--- START ---

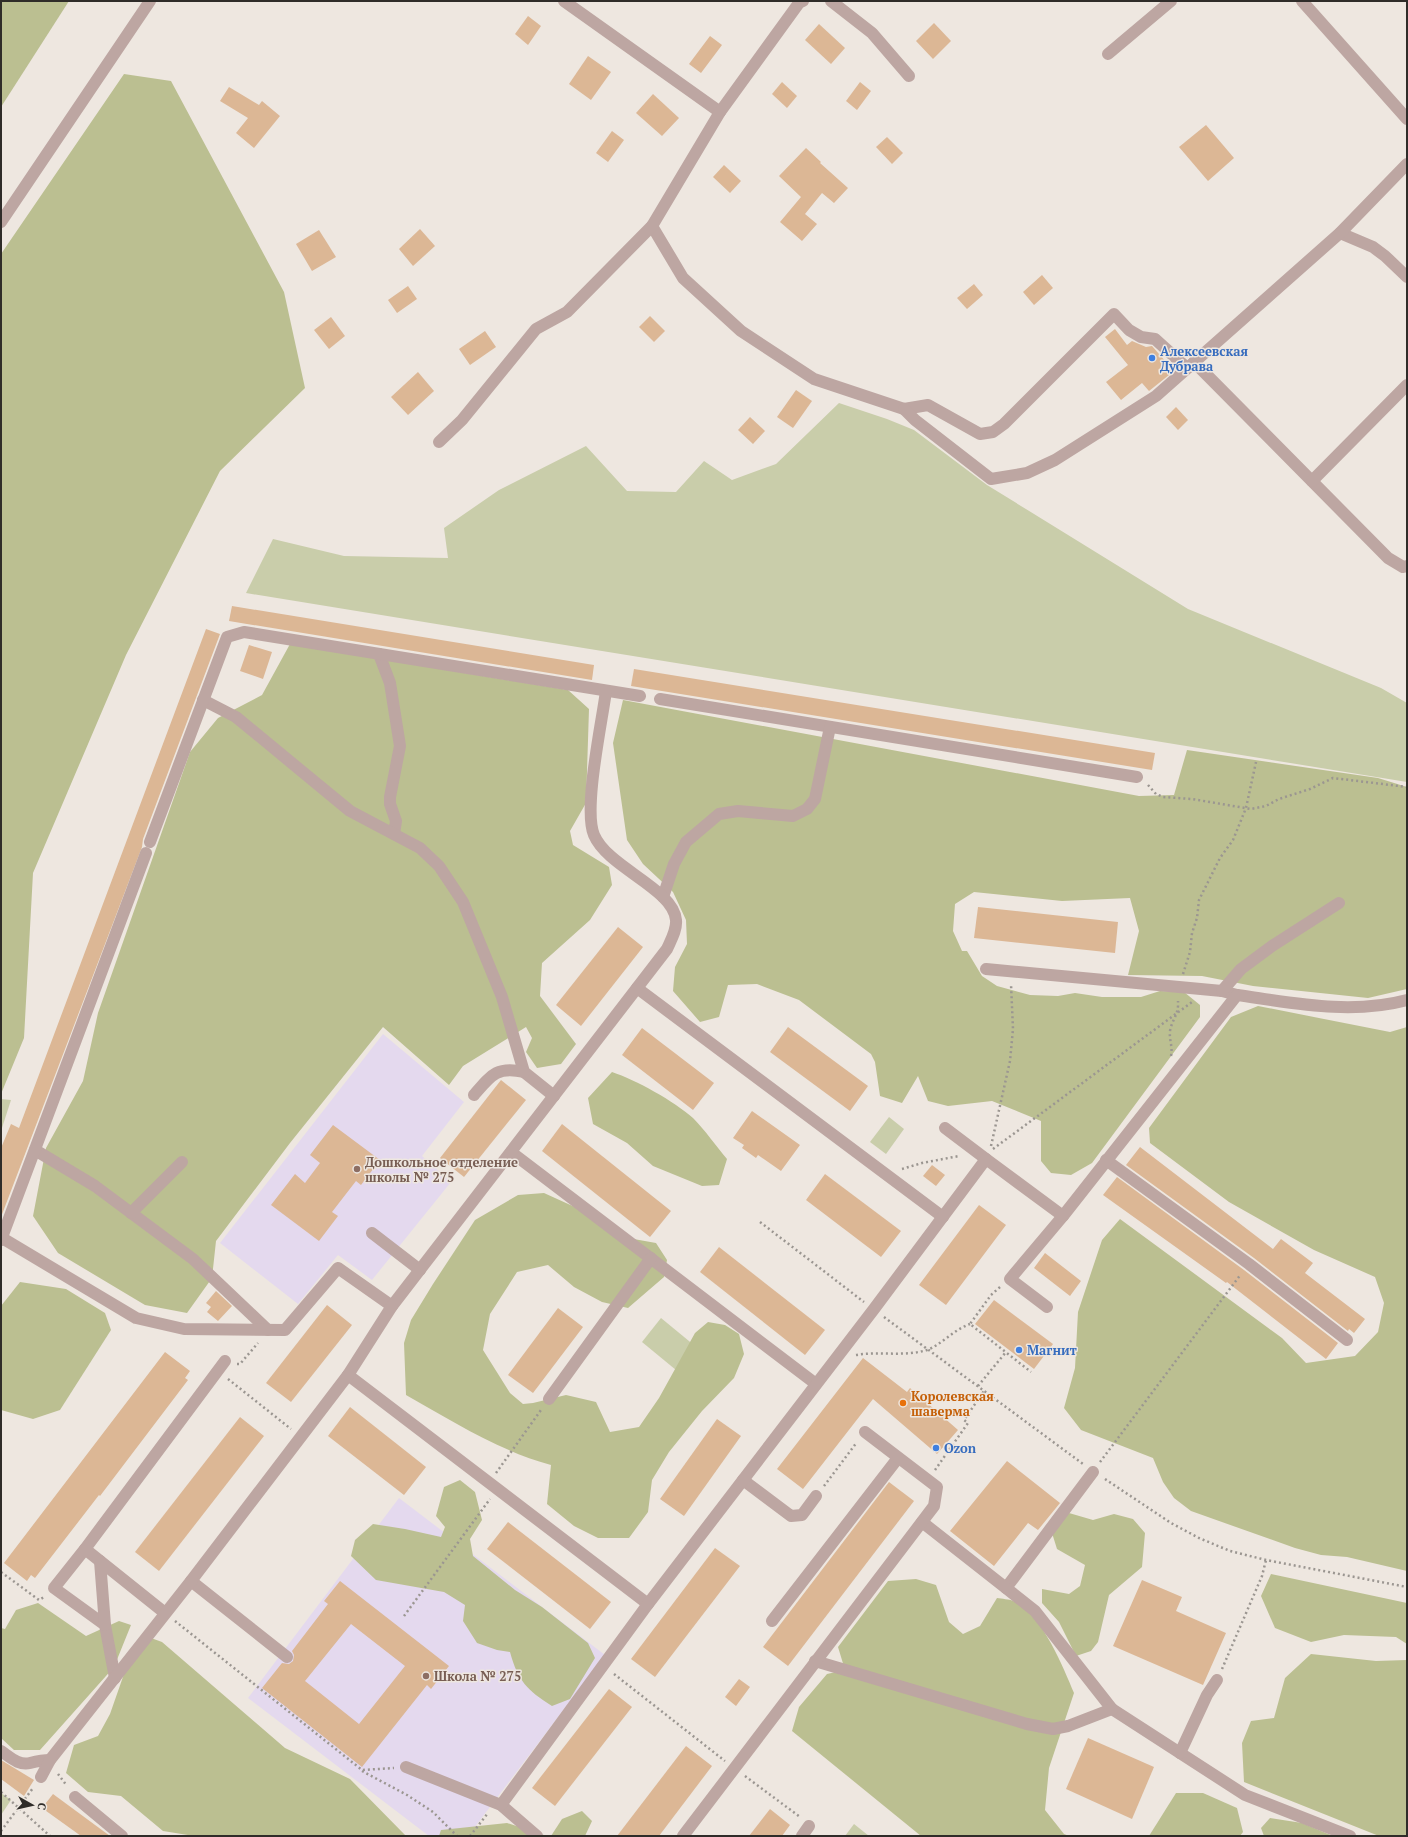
<svg xmlns="http://www.w3.org/2000/svg" width="1408" height="1837" font-family="'PT Serif',serif">
  <style>
    .education { fill: #e4d9ee }
    .green { fill: #c9cdaa }
    .forest { fill: #bbbf91 }
    .building { fill: #dcb795; fill-rule: evenodd }
    .lines { fill: none; stroke-linecap: round; stroke-linejoin: round }
    .path { stroke: #9b9691; stroke-width: 2.5; stroke-dasharray: 2 3; stroke-linecap: butt }
    .minor { stroke: #bda6a2; stroke-width: 12 }
    .shop-dot { fill: #3f7fe0; stroke: #eee7e0; stroke-width: 1.5 }
    .education-dot { fill: #8d6e63; stroke: #eee7e0; stroke-width: 1.5 }
    .food-dot { fill: #e8710a; stroke: #eee7e0; stroke-width: 1.5 }
    .labels { text-anchor: middle; dominant-baseline: central; stroke-width: 3; stroke-linejoin: round; paint-order: stroke }
    .shop-label { font-size: 13px; font-weight: bold; fill: #366cbe; stroke: #eee7e0; text-anchor: start }
    .education-label { font-size: 13px; font-weight: bold; fill: #785e54; stroke: #eee7e0; text-anchor: start }
    .food-label { font-size: 13px; font-weight: bold; fill: #c56008; stroke: #eee7e0; text-anchor: start }
  </style>
  <rect width="100%" height="100%" fill="#eee7e0"/>
  <g class="education">
    <path d="M383 1034 464 1102 422 1156 451 1182 372 1280 338 1255 298 1304 220 1243Z"/>
    <path d="M399 1498 605 1655 468 1836H429L248 1698Z"/>
  </g>
  <g class="green">
    <path d="M839 403 887 419 914 430 987 485 1188 609 1381 688 1407 703V782L246 593 273 539 344 556 448 558 444 528 499 490 586 446 627 491 676 492 704 461 732 480 776 464Z"/>
    <path d="M1 1099 11 1100 1 1131Z"/>
    <path d="M889 1117 904 1129 886 1154 870 1142Z"/>
    <path d="M661 1318 695 1346 676 1370 642 1342Z"/>
    <path d="M1 1793 11 1800 1 1815Z"/>
    <path d="M854 1824 869 1836H845Z"/>
  </g>
  <g class="forest">
    <path d="M1 1H69L1 107Z"/>
    <path d="M124 74 171 81 284 292 305 388 220 471 126 655 33 873 24 1038 1 1094V254Z"/>
    <path d="M290 644 568 690 589 709 586 803 570 831 573 845 609 867 612 885 590 920 542 963 540 996 576 1044 561 1064 537 1068 526 1052 532 1038 526 1027 463 1066 449 1085 383 1027 290 1143 216 1241 212 1278 187 1313 145 1305 58 1253 33 1216 46 1148 83 1081 98 1013 190 752 218 718 262 695Z"/>
    <path d="M623 700 1139 796 1174 795 1187 750 1378 778 1407 787V989L1368 998 1253 986 1202 976 1128 975 1139 931 1130 898 1062 901 974 892 955 904 953 931 962 951H967L982 976 997 986 1030 995 1058 996 1075 993 1102 997H1141L1160 991 1184 992 1200 1005V1017L1092 1163 1071 1175 1051 1173 1041 1161V1121L992 1101 948 1106 928 1101 918 1076 902 1103 880 1096 875 1062 871 1054 799 1000 757 984 728 985 719 1017 700 1022 673 991 675 967 687 944 686 920 673 892 643 864 627 840 613 743Z"/>
    <path d="M1258 1006 1390 1032 1407 1027V1571L1347 1557 1321 1555 1295 1548 1191 1511 1174 1498 1163 1482 1153 1458 1081 1430 1064 1408 1075 1368 1078 1312 1102 1240 1120 1219 1282 1338 1306 1363 1355 1356 1378 1332 1384 1303 1375 1277 1314 1250 1229 1202 1150 1143 1149 1128 1231 1017Z"/>
    <path d="M612 1072C636 1080 674 1101 693 1118 705 1130 716 1146 727 1159L719 1185 702 1186 653 1166 627 1143 593 1124 588 1098Z"/>
    <path d="M544 1193 588 1213 628 1238 656 1243 667 1260 664 1277 628 1308 602 1302 574 1287 548 1265 517 1272 490 1314 483 1350 510 1393 523 1404 533 1403 566 1395 596 1402 610 1432 639 1427 659 1398 695 1333 708 1322 725 1325 739 1334 744 1354 734 1378 702 1411 669 1452 652 1480 648 1512 629 1538H598L574 1526 547 1504 551 1465C499 1451 452 1421 406 1395L404 1343 411 1320 433 1284 475 1220 518 1195Z"/>
    <path d="M20 1282 66 1289 105 1313 111 1330 60 1410 33 1419 1 1410V1306Z"/>
    <path d="M460 1480 475 1492 482 1520 470 1539 473 1556 515 1590 542 1607 588 1643 595 1658 570 1699 552 1706C527 1690 518 1681 510 1652L497 1650 477 1643 463 1621 465 1605 444 1592 376 1580 351 1556 355 1540 373 1524 405 1529 441 1537 445 1527 436 1516 444 1487Z"/>
    <path d="M1069 1513 1093 1520 1114 1514 1133 1519 1145 1533 1142 1567 1109 1595 1098 1642 1091 1651 1076 1656 1059 1622 1042 1603V1589L1069 1594 1080 1586 1085 1565 1057 1549 1052 1533Z"/>
    <path d="M1271 1574 1407 1603V1644L1396 1637 1344 1635 1311 1642 1275 1628 1261 1596Z"/>
    <path d="M916 1579 936 1585 949 1622 963 1634 980 1626 997 1598C1002 1599 1009 1599 1013 1601 1041 1612 1063 1667 1074 1693L1049 1768 1045 1810 1064 1834 1069 1836H921L792 1731 799 1707 827 1674 845 1670 838 1647 888 1581Z"/>
    <path d="M38 1603 86 1636 119 1621 131 1625 114 1667 40 1750H14L1 1738V1628L5 1629 16 1610Z"/>
    <path d="M151 1638 162 1642 285 1748 350 1779 406 1836H194L163 1831 121 1796 88 1792 66 1773 74 1745 98 1736 110 1714 124 1674Z"/>
    <path d="M1311 1654 1376 1661 1407 1660V1836H1379L1244 1782 1242 1743 1251 1721 1274 1718 1285 1678Z"/>
    <path d="M1176 1793H1203L1237 1808 1243 1832 1240 1836H1149Z"/>
    <path d="M582 1811 592 1821 585 1836H551L562 1819Z"/>
    <path d="M1270 1818 1302 1823 1333 1836H1264L1261 1828Z"/>
    <path d="M507 1823 547 1836H439L441 1830Z"/>
  </g>
  <g class="building">
    <path d="M528 16 541 26 528 45 515 34Z"/>
    <path d="M934 23 951 41 933 59 916 41Z"/>
    <path d="M819 24 845 48 831 64 805 40Z"/>
    <path d="M710 36 722 45 701 73 689 64Z"/>
    <path d="M588 56 611 72 591 100 569 84Z"/>
    <path d="M782 82 797 96 787 108 772 94Z"/>
    <path d="M860 82 871 91 857 110 846 101Z"/>
    <path d="M229 87 259 105 262 101 280 116 254 148 236 133 248 118 220 101Z"/>
    <path d="M653 94 679 118 662 136 636 113Z"/>
    <path d="M1206 125 1234 158 1208 181 1179 147Z"/>
    <path d="M612 131 624 140 608 162 596 153Z"/>
    <path d="M887 137 903 153 892 164 876 147Z"/>
    <path d="M806 148 821 162 820 163 848 188 834 203 822 193 805 214 817 224 802 241 780 222 801 197 779 176Z"/>
    <path d="M724 165 741 181 730 193 713 177Z"/>
    <path d="M420 229 435 246 413 266 399 249Z"/>
    <path d="M319 230 336 257 312 271 296 244Z"/>
    <path d="M1042 275 1053 288 1034 305 1023 292Z"/>
    <path d="M974 284 983 295 967 309 957 298Z"/>
    <path d="M408 286 417 299 397 313 388 300Z"/>
    <path d="M650 316 665 331 654 342 639 327Z"/>
    <path d="M331 317 345 336 329 349 314 330Z"/>
    <path d="M1115 329 1127 345 1132 341 1146 347 1152 346 1166 362 1161 365 1169 375 1149 391 1142 383 1121 400 1106 382 1128 365 1105 337Z"/>
    <path d="M485 331 496 347 470 365 459 349Z"/>
    <path d="M418 372 434 391 408 415 391 397Z"/>
    <path d="M796 390 812 401 793 428 777 417Z"/>
    <path d="M1176 407 1188 420 1178 430 1166 417Z"/>
    <path d="M750 417 765 431 753 444 738 430Z"/>
    <path d="M232 606 594 665 592 680 229 621Z"/>
    <path d="M206 629 220 634 143 839 142 847 1 1217V1148L11 1124 19 1128Z"/>
    <path d="M249 645 272 652 263 679 240 671Z"/>
    <path d="M634 669 1155 753 1152 770 631 686Z"/>
    <path d="M978 907 1118 922 1115 953 974 938Z"/>
    <path d="M618 927 643 947 581 1026 556 1005Z"/>
    <path d="M788 1027 868 1086 850 1111 770 1052Z"/>
    <path d="M642 1028 714 1083 693 1110 622 1055Z"/>
    <path d="M501 1080 526 1100 464 1177 440 1158Z"/>
    <path d="M752 1111 800 1145 781 1171 758 1155 756 1158 742 1148 744 1145 733 1138Z"/>
    <path d="M562 1124 671 1211 650 1237 542 1151Z"/>
    <path d="M333 1125 380 1160 361 1185 356 1181 332 1212 338 1216 319 1241 271 1205 295 1174 305 1183 320 1163 310 1155Z"/>
    <path d="M1140 1147 1273 1249 1281 1239 1313 1263 1305 1273 1365 1319 1354 1333 1349 1329 1348 1331 1254 1258 1126 1165Z"/>
    <path d="M932 1165 945 1175 936 1186 923 1176Z"/>
    <path d="M825 1174 901 1231 881 1257 806 1200Z"/>
    <path d="M1117 1177 1244 1270 1338 1343 1326 1359 1227 1282 1226 1283 1103 1195Z"/>
    <path d="M979 1205 1006 1225 946 1305 919 1285Z"/>
    <path d="M719 1247 825 1330 805 1355 700 1272Z"/>
    <path d="M1045 1253 1081 1281 1070 1296 1034 1268Z"/>
    <path d="M216 1291 232 1306 218 1321 207 1312 211 1307 206 1303Z"/>
    <path d="M994 1300 1053 1344 1034 1369 975 1324Z"/>
    <path d="M327 1305 352 1325 291 1402 266 1383Z"/>
    <path d="M558 1308 583 1327 533 1393 508 1375Z"/>
    <path d="M165 1352 190 1371 185 1378 188 1380 100 1496 99 1495 35 1578 31 1575 27 1581 4 1563Z"/>
    <path d="M863 1358 907 1392 910 1388 958 1430 937 1454 873 1399 803 1489 777 1469Z"/>
    <path d="M350 1407 426 1467 404 1495 328 1436Z"/>
    <path d="M240 1417 264 1436 159 1571 135 1552Z"/>
    <path d="M717 1419 741 1436 684 1516 660 1499Z"/>
    <path d="M1007 1461 1060 1503 1038 1530 1028 1523 994 1566 950 1531Z"/>
    <path d="M889 1482 914 1501 788 1666 763 1647Z"/>
    <path d="M508 1522 611 1602 590 1629 487 1549Z"/>
    <path d="M715 1548 740 1566 655 1677 631 1659Z"/>
    <path d="M1142 1580 1182 1597 1176 1611 1226 1633 1203 1685 1113 1646Z"/>
    <path d="M340 1581 449 1666 431 1689 427 1685 362 1767 262 1688 282 1663 289 1664 293 1661 294 1655 292 1651 328 1604 324 1601ZM351 1624 405 1666 359 1724 305 1681Z"/>
    <path d="M739 1679 750 1687 736 1706 725 1697Z"/>
    <path d="M609 1689 632 1707 555 1806 532 1788Z"/>
    <path d="M1088 1738 1154 1767 1132 1819 1066 1789Z"/>
    <path d="M686 1746 712 1766 659 1836H617Z"/>
    <path d="M1 1760 34 1780 24 1796 1 1779Z"/>
    <path d="M53 1794 110 1836H81L42 1808Z"/>
    <path d="M770 1809 790 1825 782 1836H749Z"/>
  </g>
  <g class="lines">
    <g class="path">
      <path d="M1148 785 1156 794 1163 797 1192 799 1251 809 1266 806 1279 799 1310 789 1333 778 1407 787"/>
      <path d="M1183 974 1190 952 1192 933 1197 918 1199 900 1220 858 1233 840 1246 808 1256 762"/>
      <path d="M1171 1056C1173 1047 1169 1040 1170 1031 1172 1019 1179 1015 1178 1001"/>
      <path d="M991 1146 1010 1061 1013 1029 1011 984"/>
      <path d="M993 1149 1192 1002"/>
      <path d="M902 1169 922 1163 959 1156"/>
      <path d="M760 1222 864 1302"/>
      <path d="M1000 1287 991 1295 970 1324 1031 1372"/>
      <path d="M884 1317 1083 1464"/>
      <path d="M856 1355C879 1351 904 1357 927 1350 941 1345 953 1330 970 1324"/>
      <path d="M237 1364H240L258 1343"/>
      <path d="M228 1379 291 1429"/>
      <path d="M978 1386 1006 1352"/>
      <path d="M1100 1462 1241 1274"/>
      <path d="M935 1470 968 1423 964 1420 984 1391"/>
      <path d="M496 1473 541 1410"/>
      <path d="M1105 1479 1171 1523 1199 1538 1230 1551 1266 1560 1407 1587"/>
      <path d="M824 1486 857 1442"/>
      <path d="M1 1572 39 1600 44 1597"/>
      <path d="M404 1616 490 1499"/>
      <path d="M175 1621 362 1770 394 1768"/>
      <path d="M1222 1669 1262 1576 1266 1560"/>
      <path d="M614 1674 725 1761"/>
      <path d="M362 1771 407 1795 433 1812 457 1836"/>
      <path d="M58 1774 67 1786"/>
      <path d="M745 1776 800 1817"/>
      <path d="M1 1792 50 1836"/>
      <path d="M1 1831 33 1788"/>
      <path d="M470 1836 488 1813"/>
    </g>
    <g class="minor">
      <path d="M564 1 720 112"/>
      <path d="M831 1 872 33 909 76"/>
      <path d="M1302 1 1407 119"/>
      <path d="M1108 54 1171 1"/>
      <path d="M1 222 150 1"/>
      <path d="M652 226 683 278 741 331 814 379 904 409 928 405 980 434 993 432 1004 424 1114 314 1129 330 1141 337 1155 339 1187 368"/>
      <path d="M1340 233 1373 247 1385 256 1407 277"/>
      <path d="M1194 362 1388 558 1403 567 1407 566"/>
      <path d="M904 409 915 420 991 479 1027 473 1055 460 1156 396 1340 233 1407 164"/>
      <path d="M439 442 462 420 536 329 567 312 652 226 720 112 799 3 803 1"/>
      <path d="M1312 481 1407 385"/>
      <path d="M379 654 390 683 400 746 390 797V804L396 821 394 834"/>
      <path d="M660 699 1137 777"/>
      <path d="M203 700 236 717 350 811 420 848 439 866 463 902 502 997 524 1072 554 1096"/>
      <path d="M150 842 227 637 244 632 640 696"/>
      <path d="M663 897 674 864 686 842 719 814 738 811 793 816 807 809 815 799 830 727"/>
      <path d="M986 969 1222 991 1237 995"/>
      <path d="M637 988 943 1217"/>
      <path d="M1222 991 1241 969 1272 946 1339 903"/>
      <path d="M474 1095C491 1075 497 1066 524 1072"/>
      <path d="M945 1128 986 1159"/>
      <path d="M35 1150 95 1186 193 1259 268 1330"/>
      <path d="M511 1152 816 1384"/>
      <path d="M1106 1160 1249 1264 1347 1340"/>
      <path d="M131 1213 182 1162"/>
      <path d="M372 1233 420 1270"/>
      <path d="M2 1238 136 1318 184 1329 285 1330 338 1268 392 1306"/>
      <path d="M1 1240 146 853"/>
      <path d="M1047 1307 1010 1279 1063 1216"/>
      <path d="M348 1375 648 1604"/>
      <path d="M549 1399 651 1258"/>
      <path d="M1093 1472 1006 1588 1035 1611 1112 1709 1245 1795 1350 1836"/>
      <path d="M743 1480 791 1516 802 1515 816 1496"/>
      <path d="M922 1522 1006 1588"/>
      <path d="M85 1549 54 1588 105 1625 115 1678"/>
      <path d="M100 1561 105 1625"/>
      <path d="M191 1581 287 1657"/>
      <path d="M165 1613 85 1549 225 1361"/>
      <path d="M772 1621 898 1458"/>
      <path d="M815 1661 1027 1724 1053 1729 1068 1726 1112 1709"/>
      <path d="M1 1751C10 1757 19 1766 30 1763 38 1761 42 1760 50 1760"/>
      <path d="M1180 1753 1207 1695 1217 1680"/>
      <path d="M406 1767 501 1805 537 1836"/>
      <path d="M41 1777 50 1760 191 1581 348 1375 392 1306 667 949C671 940 677 930 676 920 673 888 608 868 594 835 583 809 602 722 606 691"/>
      <path d="M75 1797 122 1836"/>
      <path d="M501 1805 648 1604 874 1309 986 1159 1063 1216 1237 995C1294 1003 1351 1015 1407 1000"/>
      <path d="M683 1836 934 1506 937 1487 865 1432"/>
      <path d="M802 1836 809 1826"/>
    </g>
  </g>
  <g class="shop-dot">
    <circle cx="1152" cy="358" r="4"/>
    <circle cx="1019" cy="1350" r="4"/>
    <circle cx="936" cy="1448" r="4"/>
  </g>
  <g class="education-dot">
    <circle cx="357" cy="1169" r="4"/>
    <circle cx="426" cy="1676" r="4"/>
  </g>
  <circle class="food-dot" cx="903" cy="1403" r="4"/>
  <g class="labels">
    <g class="shop-label">
      <text x="1160" y="351">Алексеевская<tspan x="1160" dy="15">Дубрава</tspan></text>
      <text x="1027" y="1350">Магнит</text>
      <text x="944" y="1448">Ozon</text>
    </g>
    <g class="education-label">
      <text x="365" y="1162">Дошкольное отделение<tspan x="365" dy="15">школы № 275</tspan></text>
      <text x="434" y="1676">Школа № 275</text>
    </g>
    <g class="food-label">
      <text x="911" y="1396">Королевская<tspan x="911" dy="15">шаверма</tspan></text>
    </g>
  </g>
  <rect width="1408" height="1837" fill="none" stroke="#2f2c29" stroke-width="4"/>
  <g transform="translate(32 1805) rotate(98)" stroke="#eee7e0" stroke-width="3" paint-order="stroke">
  <path d="M0-3L7 15L0 10L-7 15Z" fill="#2f2c29"/>
  <text y="-6" font-size="11" font-weight="bold" text-anchor="middle" fill="#2f2c29">С</text>
  </g>
</svg>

--- END ---

TASK PROMPT = Scan the material and collect every line that contains "round".

SOLVED EXERCISE =
    .lines { fill: none; stroke-linecap: round; stroke-linejoin: round }
    .labels { text-anchor: middle; dominant-baseline: central; stroke-width: 3; stroke-linejoin: round; paint-order: stroke }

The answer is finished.